Molecular organization and selective solubilization of lipids and proteins in the envelope of mycoplasmal virus L2.

The composition and molecular organization of mycoplasmal virus L2 (MVL2) were studied and compared with those of the cell membrane of the host, Acholeplasma laidlawii strain JA1. The virus contained 0.2-0.25 mumol of polar lipids per mg of viral protein. The lipid species of the MVL2 were the same as those of the host cells. Nevertheless, the proportions between the various polar lipids were different, with a much lower content of phosphatidylglycerol in the viral lipids. Despite these quantitative differences, the fatty acid composition of MVL2 was similar to that found in the host cells, a similarly allowing alteration of the fatty acid composition and study of its effect on viral absorption, penetration, and release. Pulse-chase experiments revealed that the lipids incorporated into the virus were synthesized before and after infection. Electron paramagnetic resonance spectrometry suggested that the viral lipid domain had the properties of a lipid bilayer. Nevertheless, the hydrocarbon chains in the MVL2 envelope were less mobile than those in membranes of the host cells, a difference apparently due to the different content, composition, and disposition of proteins in the MVL2 envelope. The electrophoretic pattern of MVL2 polypeptides was dominated by four major and five minor bands distinct from the polypeptides present in A. laidlawii membranes. None of the polypeptides gave a positive periodic acid-Schiff reaction, a result suggesting the absence of glycoproteins.
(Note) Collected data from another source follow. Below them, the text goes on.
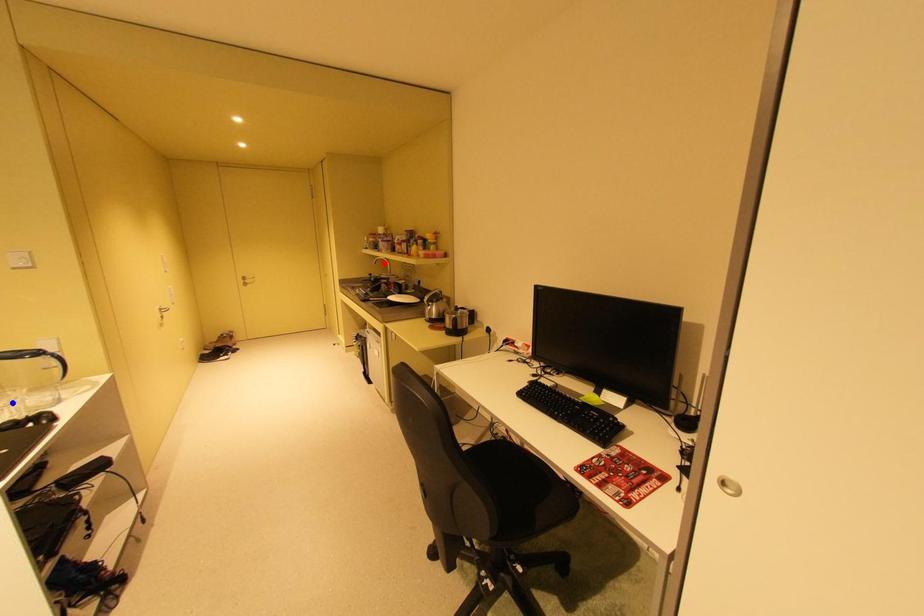
Question: Which of the two points in the image is closer to the camera?

Choices:
 (A) Blue point is closer.
 (B) Red point is closer.

Answer: (A)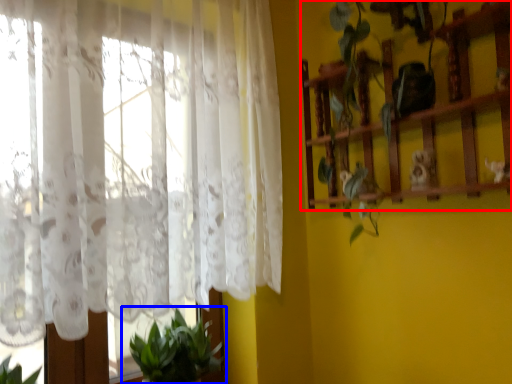
Question: Which of the following is the closest to the observer, shelf (highlighted by a red box) or houseplant (highlighted by a blue box)?

Choices:
 (A) shelf
 (B) houseplant

Answer: (A)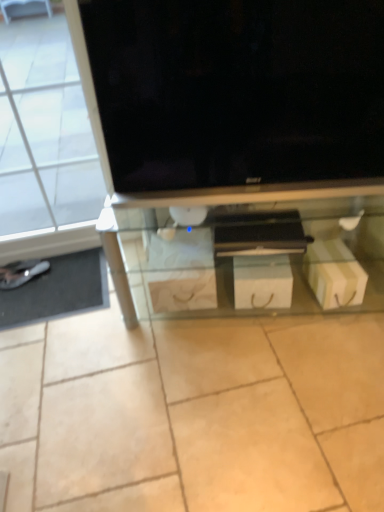
Question: Is white cardboard drawer at center looking in the opposite direction of transparent glass shelf at center?

Choices:
 (A) no
 (B) yes

Answer: (B)

Question: Is white cardboard drawer at center beside transparent glass shelf at center?

Choices:
 (A) yes
 (B) no

Answer: (B)

Question: Is white cardboard drawer at center positioned far away from transparent glass shelf at center?

Choices:
 (A) yes
 (B) no

Answer: (B)

Question: From a real-world perspective, is white cardboard drawer at center positioned over transparent glass shelf at center based on gravity?

Choices:
 (A) no
 (B) yes

Answer: (A)

Question: Considering the relative positions of white cardboard drawer at center and transparent glass shelf at center in the image provided, is white cardboard drawer at center to the left of transparent glass shelf at center from the viewer's perspective?

Choices:
 (A) yes
 (B) no

Answer: (B)

Question: Considering the positions of white cardboard drawer at center and transparent glass door at left in the image, is white cardboard drawer at center bigger or smaller than transparent glass door at left?

Choices:
 (A) big
 (B) small

Answer: (B)

Question: Is white cardboard drawer at center to the left or to the right of transparent glass door at left in the image?

Choices:
 (A) right
 (B) left

Answer: (A)

Question: Does point (215, 231) appear closer or farther from the camera than point (51, 96)?

Choices:
 (A) farther
 (B) closer

Answer: (B)

Question: In the image, is white cardboard drawer at center positioned in front of or behind transparent glass door at left?

Choices:
 (A) behind
 (B) front

Answer: (A)

Question: Based on their sizes in the image, would you say transparent glass shelf at center is bigger or smaller than metallic silver flat at lower left?

Choices:
 (A) small
 (B) big

Answer: (B)

Question: Is point (200, 237) closer or farther from the camera than point (41, 287)?

Choices:
 (A) farther
 (B) closer

Answer: (B)

Question: Is transparent glass shelf at center taller or shorter than metallic silver flat at lower left?

Choices:
 (A) short
 (B) tall

Answer: (B)

Question: Looking at their shapes, would you say transparent glass shelf at center is wider or thinner than metallic silver flat at lower left?

Choices:
 (A) thin
 (B) wide

Answer: (B)

Question: In the image, is transparent glass door at left positioned in front of or behind shiny silver shoe at lower left?

Choices:
 (A) behind
 (B) front

Answer: (B)

Question: From the image's perspective, is transparent glass door at left above or below shiny silver shoe at lower left?

Choices:
 (A) above
 (B) below

Answer: (A)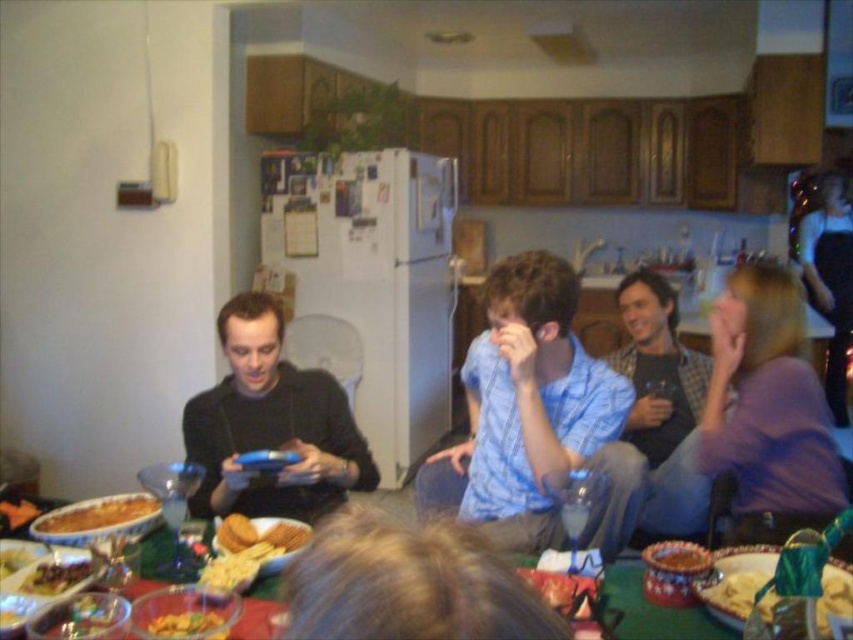
Does black matte shirt at center appear over green felt table at lower center?

Yes.

Is black matte shirt at center smaller than green felt table at lower center?

No, black matte shirt at center is not smaller than green felt table at lower center.

Which is in front, point (242, 308) or point (627, 618)?

Point (627, 618) is more forward.

Where is `black matte shirt at center`? The height and width of the screenshot is (640, 853). black matte shirt at center is located at coordinates (271, 426).

Describe the element at coordinates (259, 532) in the screenshot. I see `golden crispy chips at center` at that location.

What do you see at coordinates (259, 532) in the screenshot? I see `golden crispy chips at center` at bounding box center [259, 532].

Image resolution: width=853 pixels, height=640 pixels. In order to click on golden crispy chips at center in this screenshot , I will do `click(259, 532)`.

Is green felt table at lower center shorter than yellow crumbly snack at center?

Incorrect, green felt table at lower center's height does not fall short of yellow crumbly snack at center's.

Who is higher up, green felt table at lower center or yellow crumbly snack at center?

yellow crumbly snack at center

Between point (169, 554) and point (173, 621), which one is positioned behind?

The point (169, 554) is more distant.

You are a GUI agent. You are given a task and a screenshot of the screen. Output one action in this format:
    pyautogui.click(x=<x>, y=<y>)
    Task: Click on the green felt table at lower center
    
    Given the screenshot: What is the action you would take?
    pyautogui.click(x=654, y=611)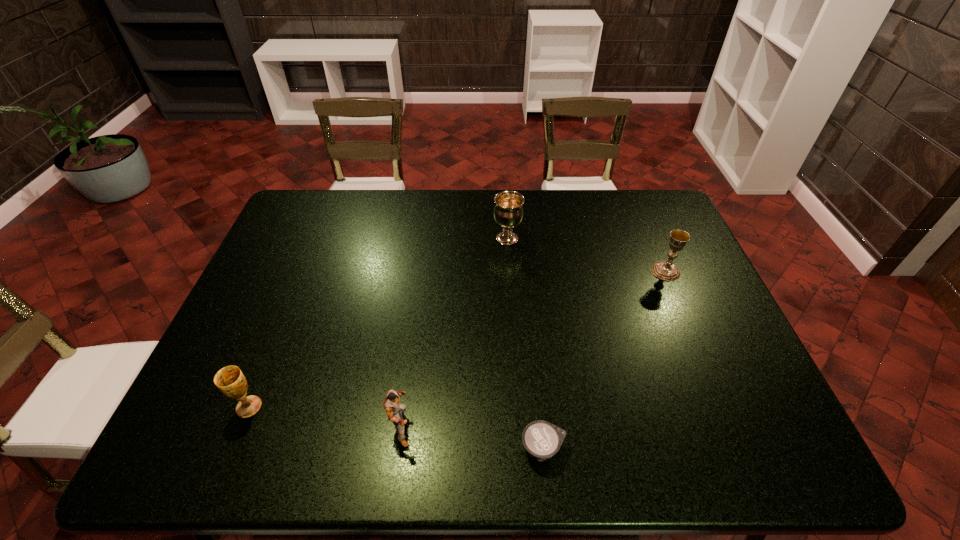
Where is `free location that satisfies the following two spatial constraints: 1. on the front-facing side of the puncher; 2. on the right side of the yogurt`? free location that satisfies the following two spatial constraints: 1. on the front-facing side of the puncher; 2. on the right side of the yogurt is located at coordinates (398, 449).

What are the coordinates of `vacant position in the image that satisfies the following two spatial constraints: 1. on the front-facing side of the yogurt; 2. on the left side of the puncher` in the screenshot? It's located at (398, 449).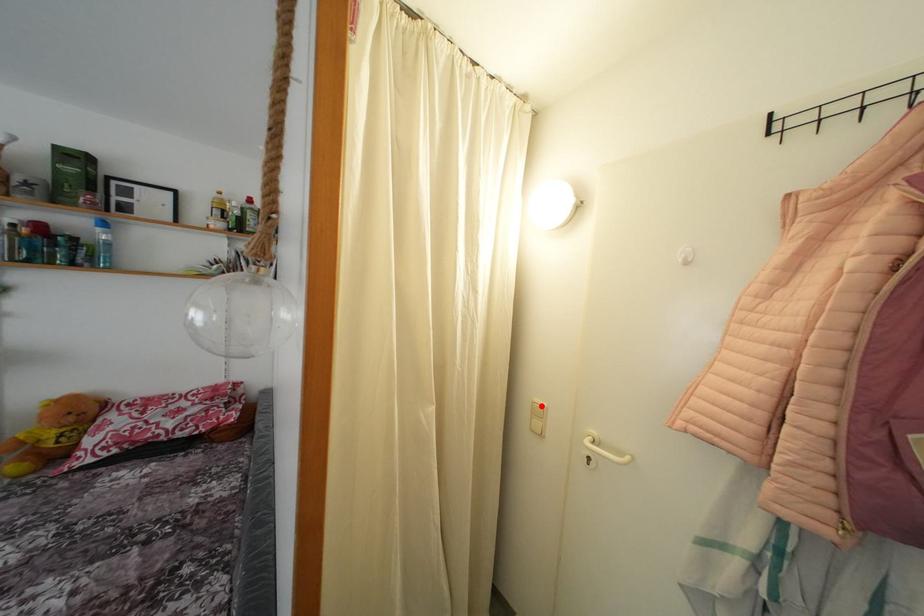
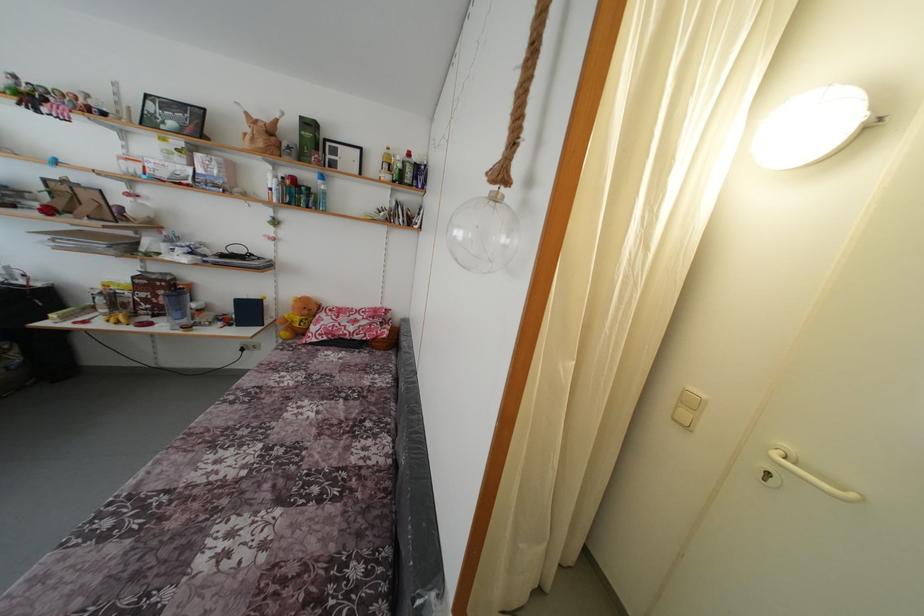
Locate, in the second image, the point that corresponds to the highlighted location in the first image.

(696, 394)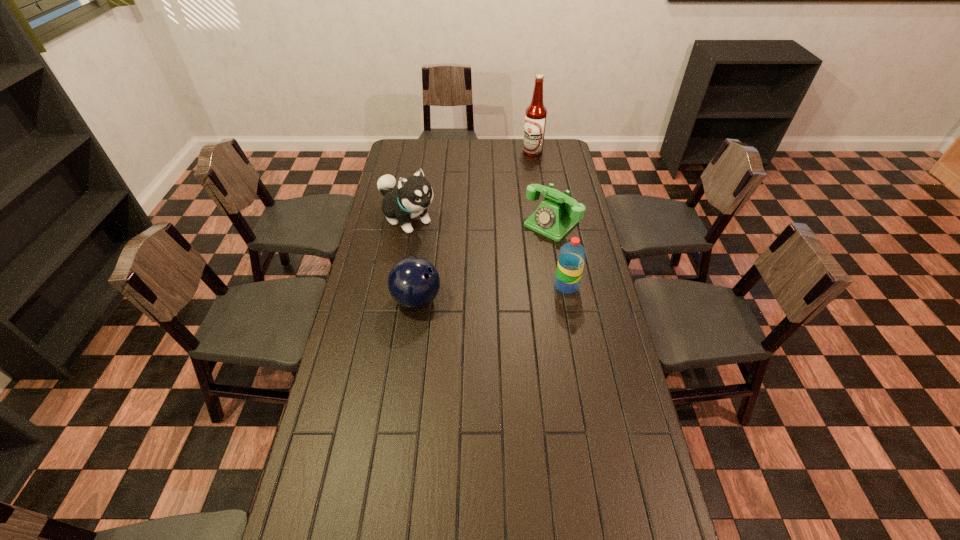
Where is `vacant space on the desktop that is between the bowling ball and the water bottle and is positioned on the label side of the tallest object`? Image resolution: width=960 pixels, height=540 pixels. vacant space on the desktop that is between the bowling ball and the water bottle and is positioned on the label side of the tallest object is located at coordinates [x=475, y=294].

Identify the location of free spot on the desktop that is between the bowling ball and the third tallest object and is positioned at the face of the puppy. (500, 292).

Locate an element on the screen. This screenshot has height=540, width=960. free spot on the desktop that is between the bowling ball and the water bottle and is positioned on the dial of the telephone is located at coordinates (475, 294).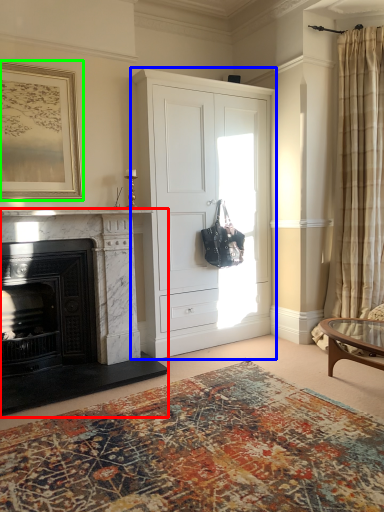
Question: Which object is the farthest from fireplace (highlighted by a red box)? Choose among these: cabinetry (highlighted by a blue box) or picture frame (highlighted by a green box).

Choices:
 (A) cabinetry
 (B) picture frame

Answer: (B)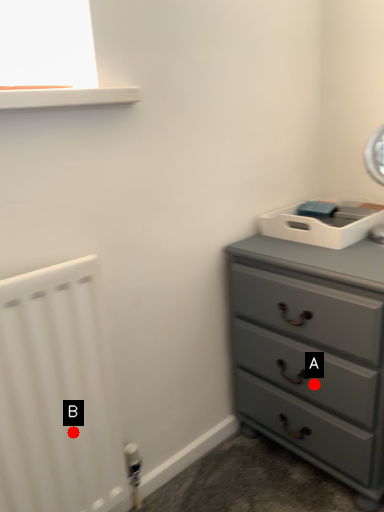
Question: Two points are circled on the image, labeled by A and B beside each circle. Which point appears closest to the camera in this image?

Choices:
 (A) A is closer
 (B) B is closer

Answer: (B)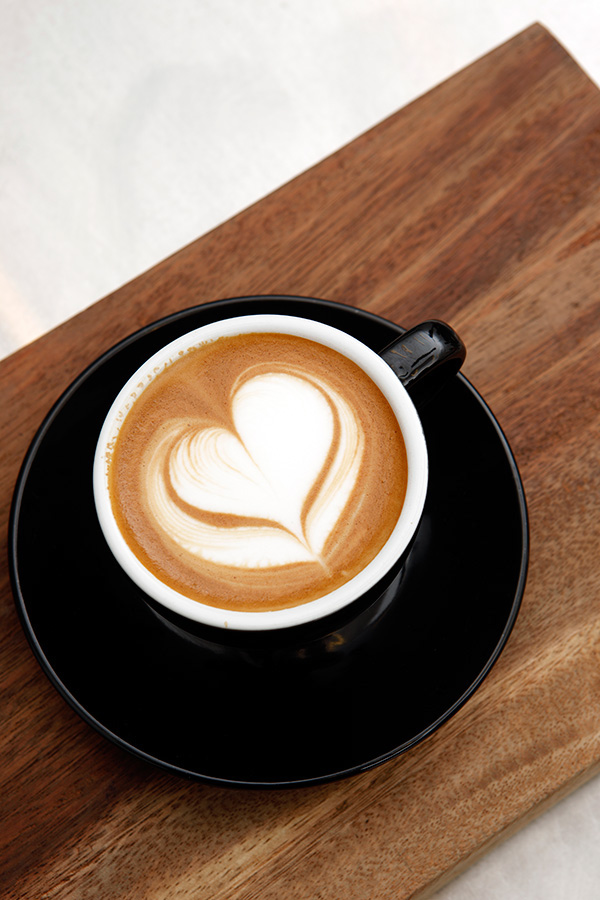
Where is `different shades of wood in the table`? different shades of wood in the table is located at coordinates (268, 849), (114, 798), (422, 834), (490, 257).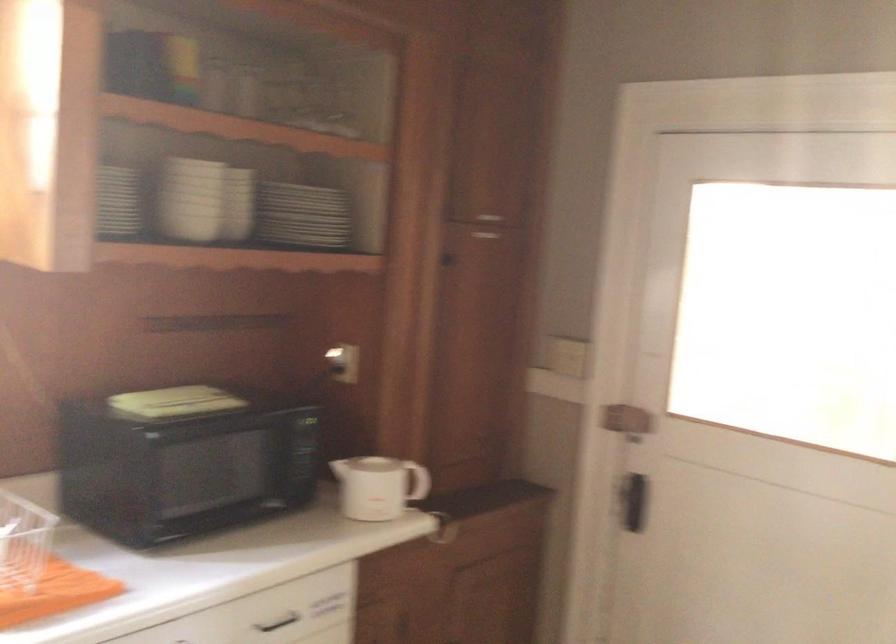
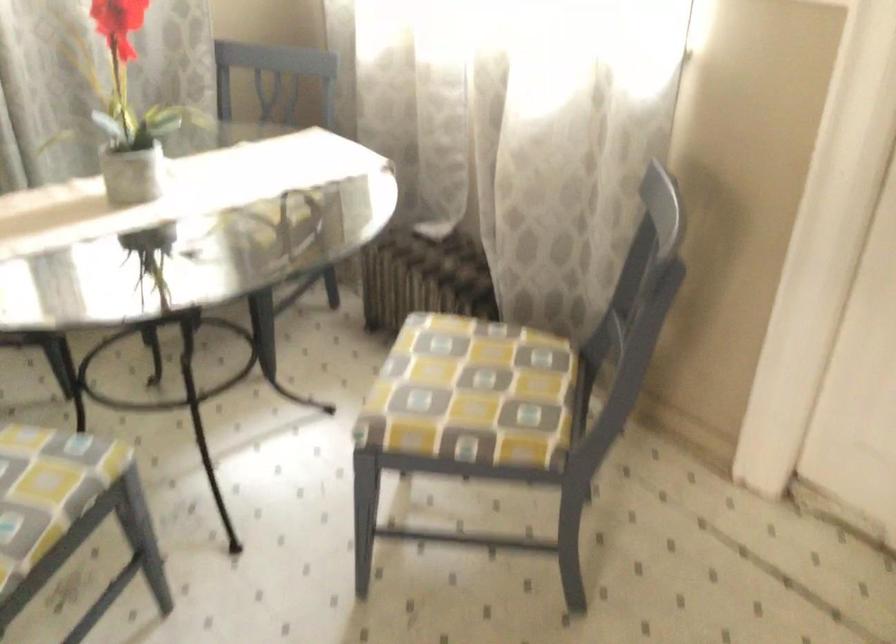
Based on the continuous images, in which direction is the camera rotating?

The camera's rotation is toward right-down.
Selective solubilization experiments excluded the possibility that one or more of the major polypeptides was associated with a capsid structure. Lactoperoxidase-mediated iodination of intact viral particles revealed that at least two of the major polypeptides were localized on the external surface of the viral envelope. The susceptibility of these polypeptides to brief proteolytic treatment and the finding that the infectivity of the virus was dramatically affected by such treatment suggested that these polypeptides were playing a role in recognition and/or attachment of the virus to the host cells.